:: Excerto selecionado

# Trovoada a ENE de Messines 29-09-2015



## ecobcg (30 Set 2015 às 11:28)

Boas.

Ficam aqui umas fotos da trovoada de ontem á tarde na zona a ENE de Messines (a célula de Almodovar).

Ao final da tarde as torres eram bem visíveis daqui de Lagoa e depois, já ao inicio da noite, ainda consegui observar alguns relâmpagos a partir de Silves. Não deu para me deslocar para mais perto, mas foi o que se arranjou.

Podem ver todas as fotos na página da ExtremAtmosfera ou aqui
Ficam aqui algumas das captadas:


----------



## Duarte Sousa (30 Set 2015 às 12:27)

Há gajos com sorte pah! 

Bons raios e belas torres!


----------



## ecobcg (30 Set 2015 às 19:32)

Duarte Sousa disse:


> Há gajos com sorte pah!
> 
> Bons raios e belas torres!



Eheh. obrigado!


----------



## Teles (30 Set 2015 às 21:59)

Excelente!

::::

## Pedido 1
Nos registos, reescreva as linhas entre a que contém "written like 5,10." e a que contém "The clock says 7,08", inclusive, trocando "low vision" por "poor eyesight" e mantendo tudo o resto inalterado. Deixe as imagens fora da resposta.
## Pedido 2
Prossiga o tópico sobre a trovoada a ENE de Messines a partir do ponto em que termina.
O tópico sobre a trovoada não tem qualquer relação com os registos.

:: Registos fornecidos

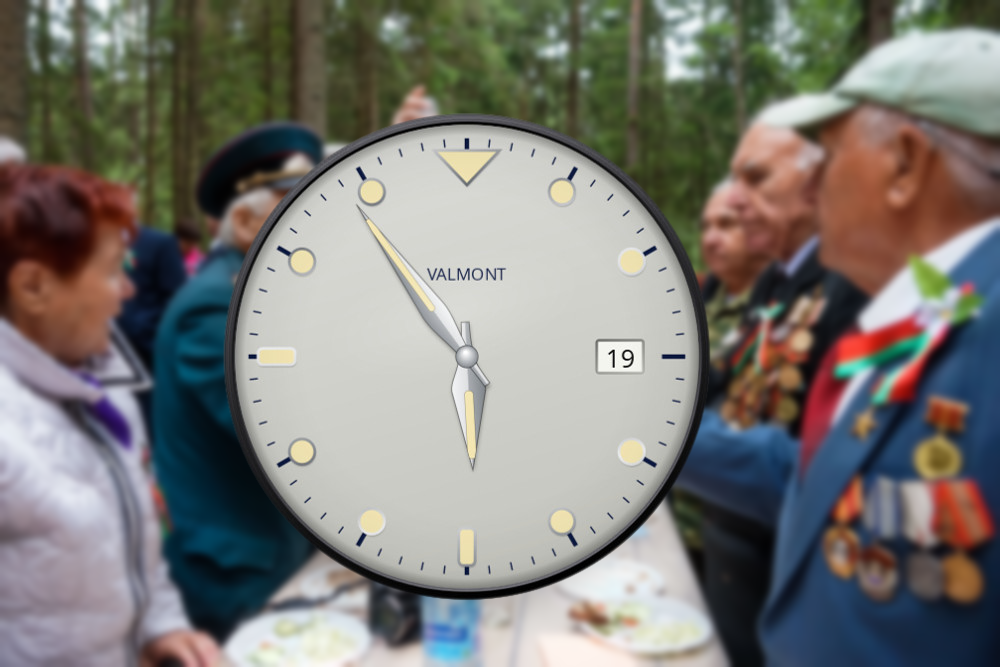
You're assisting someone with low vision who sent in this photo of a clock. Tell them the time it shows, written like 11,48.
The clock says 5,54
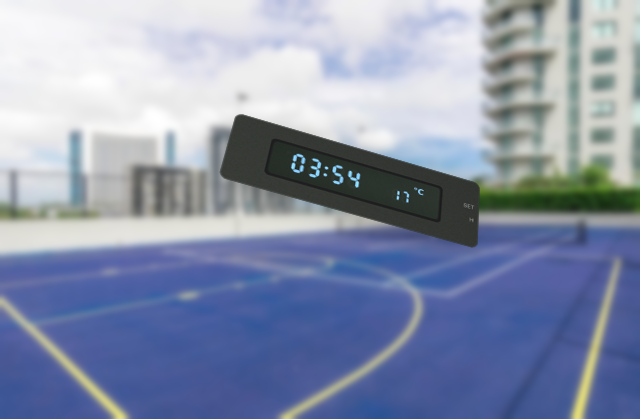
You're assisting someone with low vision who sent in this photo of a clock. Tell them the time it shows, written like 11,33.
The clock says 3,54
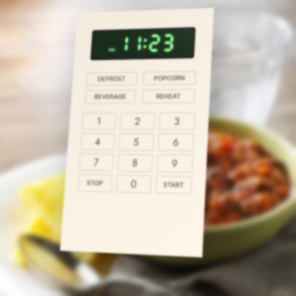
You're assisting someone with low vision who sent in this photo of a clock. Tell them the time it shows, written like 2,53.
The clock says 11,23
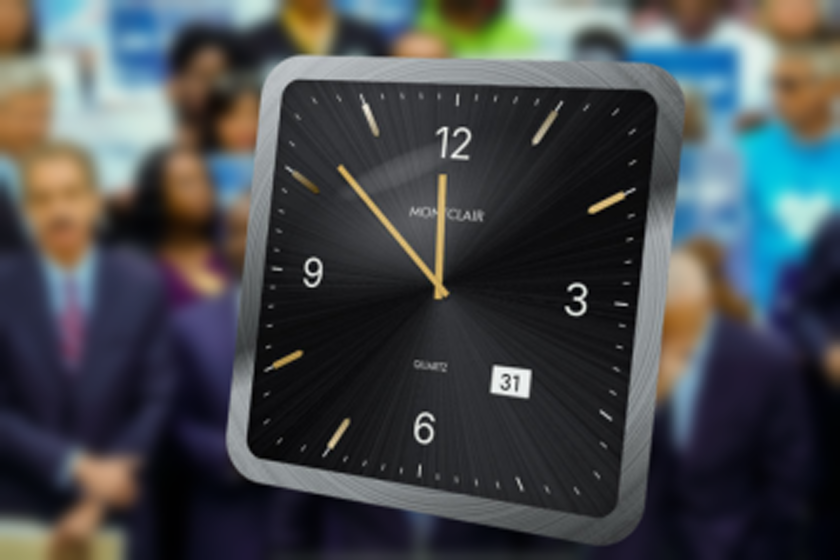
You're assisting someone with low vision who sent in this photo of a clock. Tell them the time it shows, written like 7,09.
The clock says 11,52
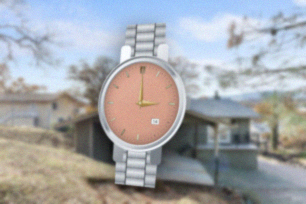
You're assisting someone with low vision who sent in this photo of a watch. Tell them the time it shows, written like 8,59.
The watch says 3,00
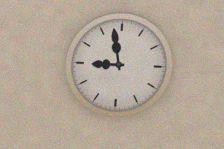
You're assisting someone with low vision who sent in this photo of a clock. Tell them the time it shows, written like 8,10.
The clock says 8,58
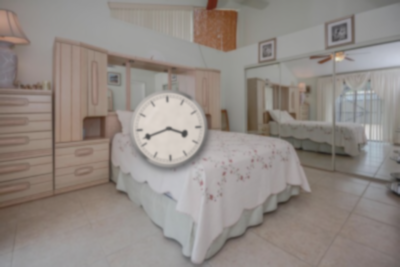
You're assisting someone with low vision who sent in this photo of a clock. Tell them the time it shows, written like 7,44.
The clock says 3,42
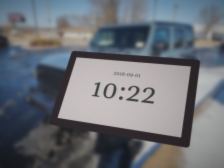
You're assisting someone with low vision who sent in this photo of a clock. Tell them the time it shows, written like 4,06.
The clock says 10,22
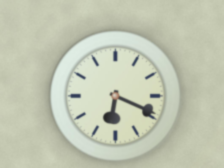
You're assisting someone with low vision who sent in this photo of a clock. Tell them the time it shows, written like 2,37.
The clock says 6,19
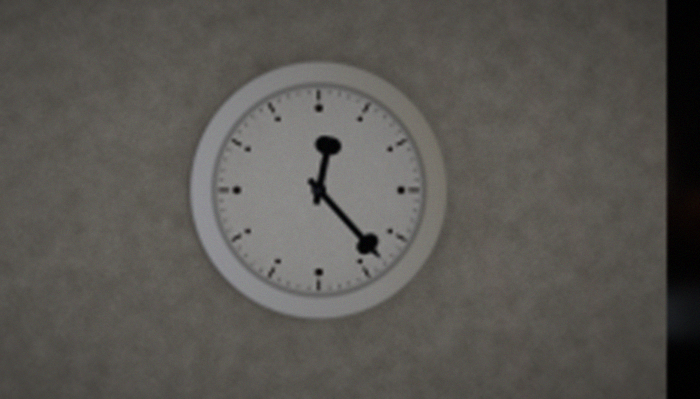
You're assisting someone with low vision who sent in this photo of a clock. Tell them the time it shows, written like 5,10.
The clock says 12,23
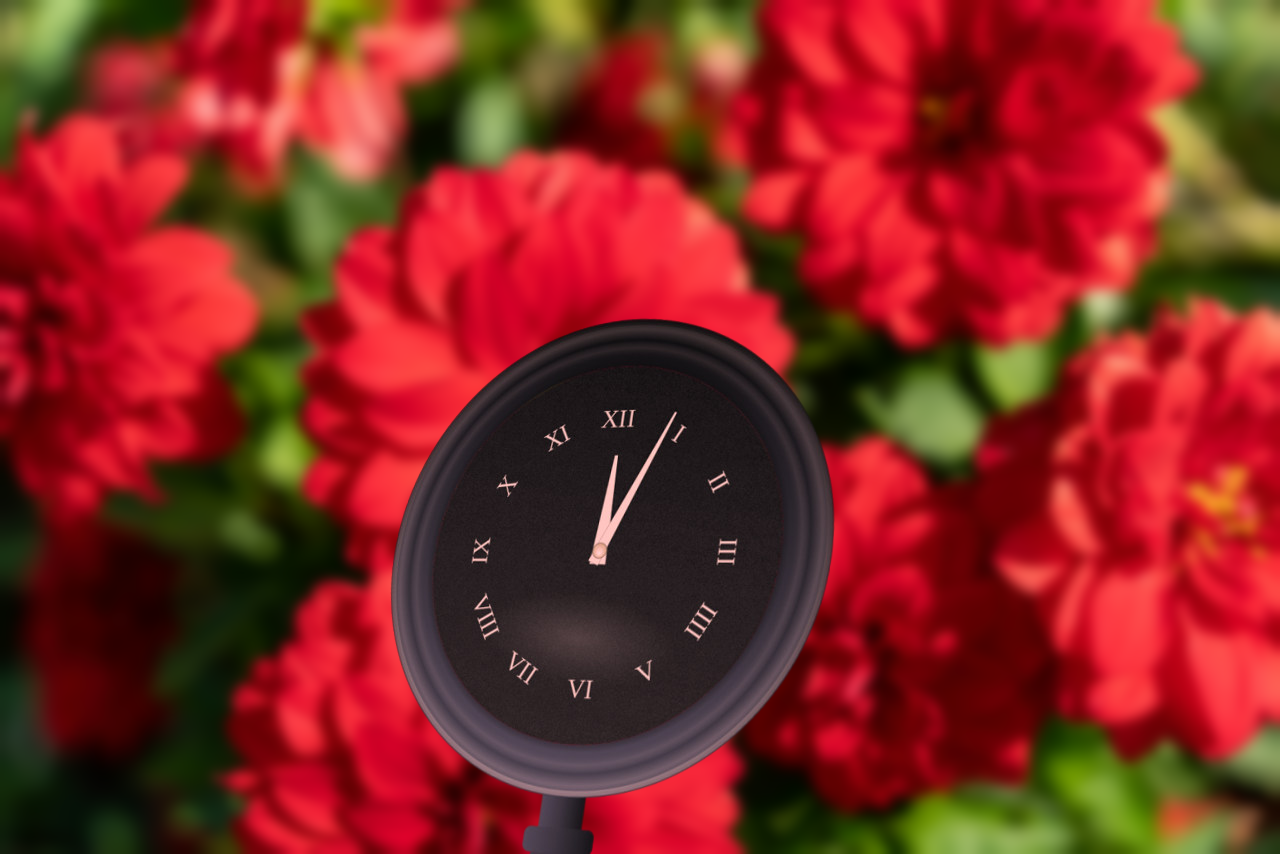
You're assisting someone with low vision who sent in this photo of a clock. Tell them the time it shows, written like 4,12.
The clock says 12,04
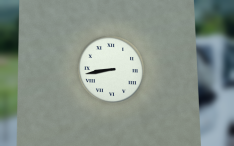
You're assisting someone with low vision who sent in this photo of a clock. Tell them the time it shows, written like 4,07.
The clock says 8,43
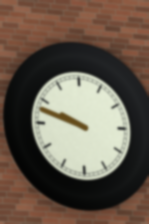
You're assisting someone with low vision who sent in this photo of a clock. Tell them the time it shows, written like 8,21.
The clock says 9,48
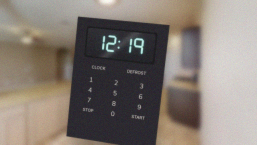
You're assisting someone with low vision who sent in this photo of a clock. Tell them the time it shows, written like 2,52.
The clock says 12,19
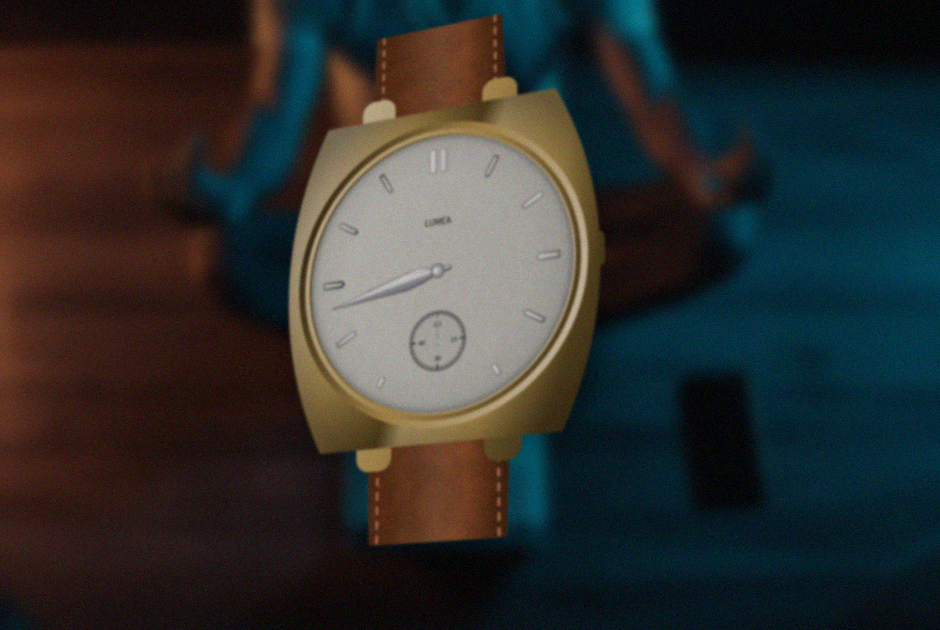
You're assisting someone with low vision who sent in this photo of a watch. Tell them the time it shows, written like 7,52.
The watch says 8,43
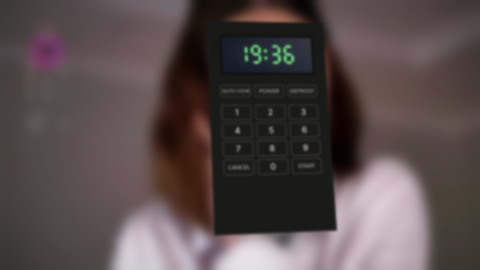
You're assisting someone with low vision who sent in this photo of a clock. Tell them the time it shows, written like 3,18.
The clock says 19,36
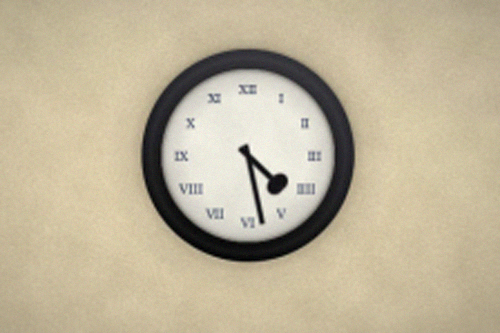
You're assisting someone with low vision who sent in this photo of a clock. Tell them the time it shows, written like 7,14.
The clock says 4,28
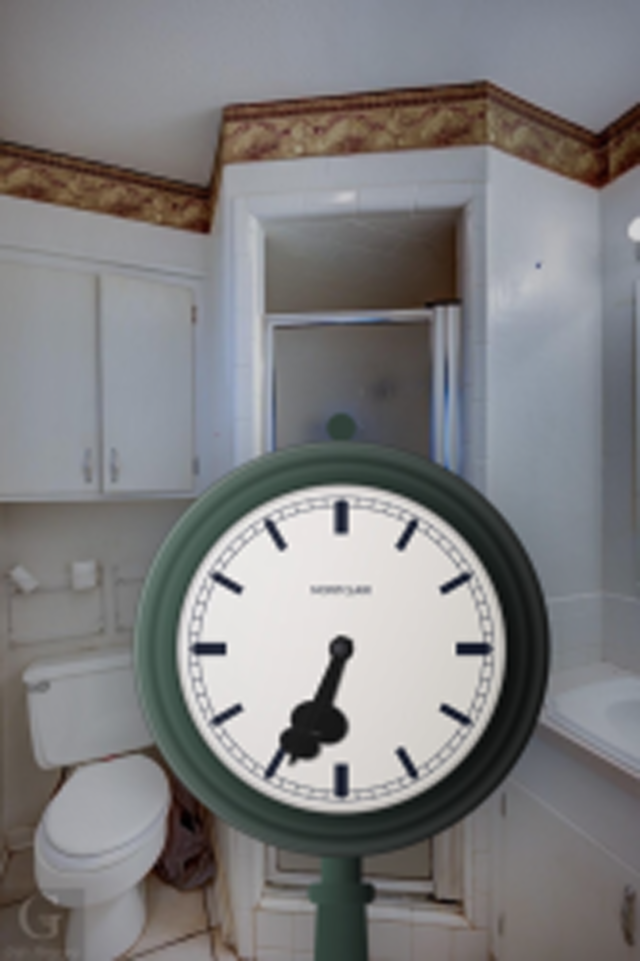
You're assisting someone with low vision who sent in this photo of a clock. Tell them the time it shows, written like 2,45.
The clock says 6,34
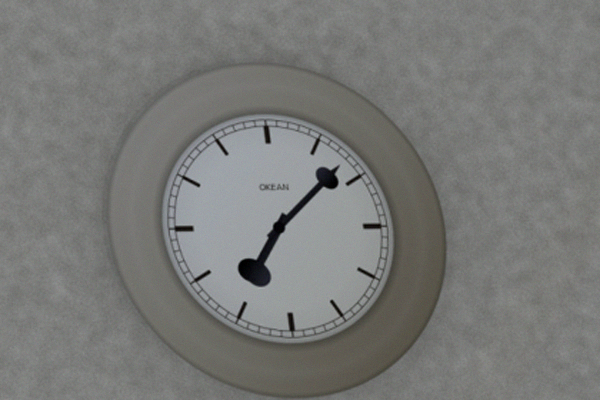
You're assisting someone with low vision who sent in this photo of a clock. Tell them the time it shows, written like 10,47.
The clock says 7,08
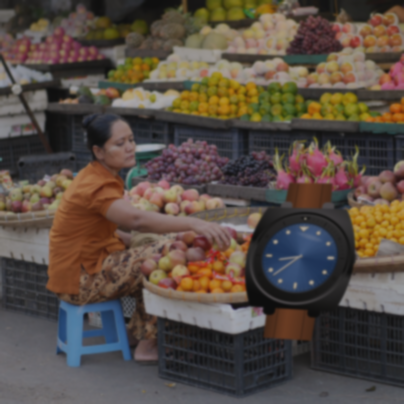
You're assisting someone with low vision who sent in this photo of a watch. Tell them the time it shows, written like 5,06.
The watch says 8,38
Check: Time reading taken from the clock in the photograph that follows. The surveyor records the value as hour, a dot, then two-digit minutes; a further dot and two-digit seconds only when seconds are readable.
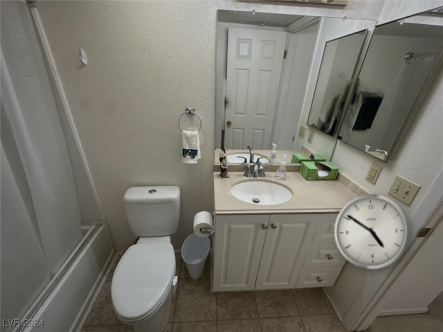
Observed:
4.51
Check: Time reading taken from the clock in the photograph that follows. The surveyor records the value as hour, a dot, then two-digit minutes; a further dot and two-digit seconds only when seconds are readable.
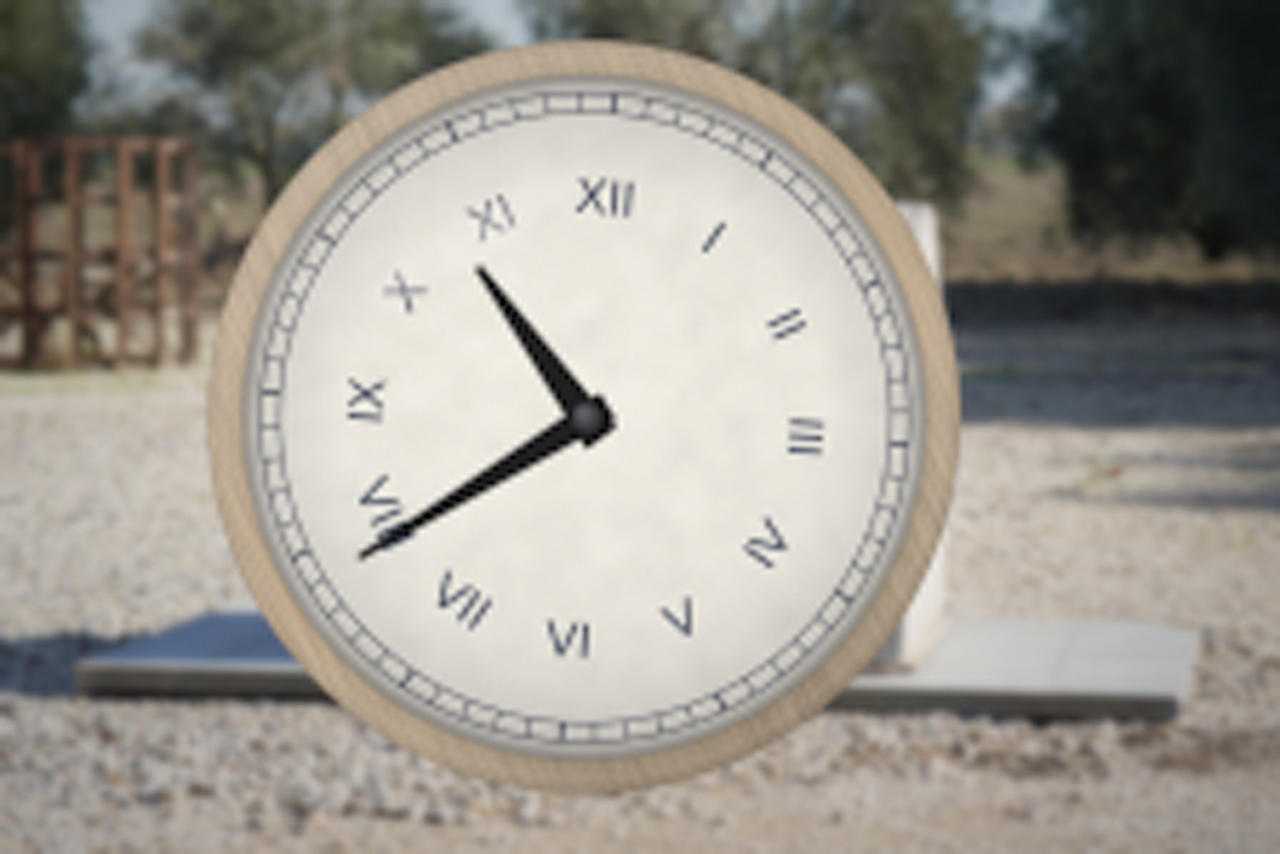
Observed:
10.39
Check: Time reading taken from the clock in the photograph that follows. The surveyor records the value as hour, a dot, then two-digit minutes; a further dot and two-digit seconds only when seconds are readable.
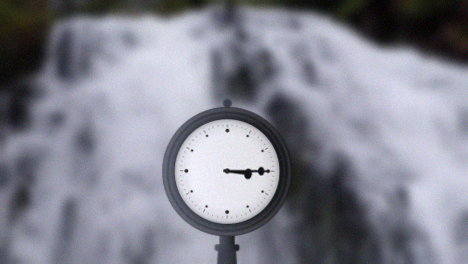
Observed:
3.15
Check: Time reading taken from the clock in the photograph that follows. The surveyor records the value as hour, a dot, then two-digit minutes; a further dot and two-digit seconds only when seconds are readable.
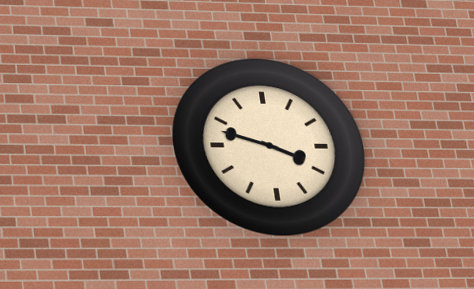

::::

## Resposta escrita 1
You're assisting someone with poor eyesight who sent in this photo of a clock. Tell them the time it shows, written like 5,10.
The clock says 12,23
You're assisting someone with poor eyesight who sent in this photo of a clock. Tell them the time it shows, written like 4,12.
The clock says 12,04
You're assisting someone with poor eyesight who sent in this photo of a clock. Tell them the time it shows, written like 4,07.
The clock says 8,43
You're assisting someone with poor eyesight who sent in this photo of a clock. Tell them the time it shows, written like 8,21.
The clock says 9,48
You're assisting someone with poor eyesight who sent in this photo of a clock. Tell them the time it shows, written like 2,52.
The clock says 12,19
You're assisting someone with poor eyesight who sent in this photo of a watch. Tell them the time it shows, written like 7,52.
The watch says 8,43
You're assisting someone with poor eyesight who sent in this photo of a clock. Tell them the time it shows, written like 3,18.
The clock says 19,36
You're assisting someone with poor eyesight who sent in this photo of a clock. Tell them the time it shows, written like 7,14.
The clock says 4,28
You're assisting someone with poor eyesight who sent in this photo of a clock. Tell them the time it shows, written like 2,45.
The clock says 6,34
You're assisting someone with poor eyesight who sent in this photo of a clock. Tell them the time it shows, written like 10,47.
The clock says 7,08

## Resposta escrita 2
----------



## actioman (30 Set 2015 às 22:20)

Belissimo trabalho ecobcg! 

Obrigado pela partilha!


----------



## ecobcg (30 Set 2015 às 23:05)

Obrigado pessoal!


----------



## StormRic (1 Out 2015 às 07:05)

Fotos sumptuosas! Os panoramas estão magníficos!

A grande célula de Almodôvar, realmente um espanto estes registos!


----------



## ecobcg (3 Out 2015 às 00:21)

StormRic disse:


> Fotos sumptuosas! Os panoramas estão magníficos!
> 
> A grande célula de Almodôvar, realmente um espanto estes registos!


Obrigado StormRic !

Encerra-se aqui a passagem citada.